▶ _SECCIÓN DEL DOCUMENTO_:
::::::::::

El sexy del desorden
Caminamos sobre una época con un presente encharcado y un futuro que ha perdido compostura

El desastre es nuestra nueva belleza. Belleza convulsa, belleza de la negligencia. Ya lo experimentamos alguna vez: los restos de una arquitectura (griega o siria) son más atractivos en ruinas que constituidos como un refinado monumento. La inclinación hacia el desorden es el orden central de nuestro tiempo. Y su insignia mayor en casi todos los ámbitos: políticos, económicos gastronómicos, eróticos, estéticos.
No es un asunto que haya ganado presencia ahora mismo pero ha obtenido ya categoría de imperio. De hecho, la simetría que caracterizó al arte hasta finales del siglo XIX, al menos en Occidente, y hasta los entornos del Art Nouveau, ha saltado en pedazos como la imagen de un espejo que se estrella. (Un espejo que refleja).

::::::::::

Copia íntegro y sin ningún cambio el texto anterior sobre el atractivo del desorden.

(Entradas de datos recopiladas)
::::::::::

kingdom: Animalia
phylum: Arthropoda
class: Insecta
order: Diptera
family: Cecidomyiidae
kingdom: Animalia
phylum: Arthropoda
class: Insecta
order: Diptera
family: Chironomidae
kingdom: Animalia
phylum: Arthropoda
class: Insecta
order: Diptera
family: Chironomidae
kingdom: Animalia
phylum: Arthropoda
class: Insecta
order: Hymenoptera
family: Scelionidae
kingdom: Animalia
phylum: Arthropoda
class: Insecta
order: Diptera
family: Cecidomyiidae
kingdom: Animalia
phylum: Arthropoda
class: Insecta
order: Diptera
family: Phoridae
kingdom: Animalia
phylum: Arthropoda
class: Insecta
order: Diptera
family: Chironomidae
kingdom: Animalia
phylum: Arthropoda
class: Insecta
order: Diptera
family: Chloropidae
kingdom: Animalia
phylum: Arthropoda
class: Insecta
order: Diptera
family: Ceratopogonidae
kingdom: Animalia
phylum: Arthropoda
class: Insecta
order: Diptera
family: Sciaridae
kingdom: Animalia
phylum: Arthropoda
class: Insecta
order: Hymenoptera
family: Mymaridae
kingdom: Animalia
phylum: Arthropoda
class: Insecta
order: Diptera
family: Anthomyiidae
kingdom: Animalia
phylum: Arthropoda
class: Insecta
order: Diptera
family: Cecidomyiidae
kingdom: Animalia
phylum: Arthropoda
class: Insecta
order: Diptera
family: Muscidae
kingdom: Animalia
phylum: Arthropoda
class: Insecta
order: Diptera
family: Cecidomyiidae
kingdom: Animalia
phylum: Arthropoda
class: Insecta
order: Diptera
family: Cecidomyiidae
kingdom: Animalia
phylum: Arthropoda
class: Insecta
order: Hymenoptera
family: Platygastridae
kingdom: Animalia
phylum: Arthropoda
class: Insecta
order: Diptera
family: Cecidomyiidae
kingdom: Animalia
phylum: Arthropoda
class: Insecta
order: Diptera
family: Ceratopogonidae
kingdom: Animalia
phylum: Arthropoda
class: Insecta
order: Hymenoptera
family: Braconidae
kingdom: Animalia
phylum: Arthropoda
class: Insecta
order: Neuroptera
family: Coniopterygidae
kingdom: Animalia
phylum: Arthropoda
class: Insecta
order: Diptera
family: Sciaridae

::::::::::

▶ _RESPUESTA_:
El sexy del desorden
Caminamos sobre una época con un presente encharcado y un futuro que ha perdido compostura

El desastre es nuestra nueva belleza. Belleza convulsa, belleza de la negligencia. Ya lo experimentamos alguna vez: los restos de una arquitectura (griega o siria) son más atractivos en ruinas que constituidos como un refinado monumento. La inclinación hacia el desorden es el orden central de nuestro tiempo. Y su insignia mayor en casi todos los ámbitos: políticos, económicos gastronómicos, eróticos, estéticos.
No es un asunto que haya ganado presencia ahora mismo pero ha obtenido ya categoría de imperio. De hecho, la simetría que caracterizó al arte hasta finales del siglo XIX, al menos en Occidente, y hasta los entornos del Art Nouveau, ha saltado en pedazos como la imagen de un espejo que se estrella. (Un espejo que refleja).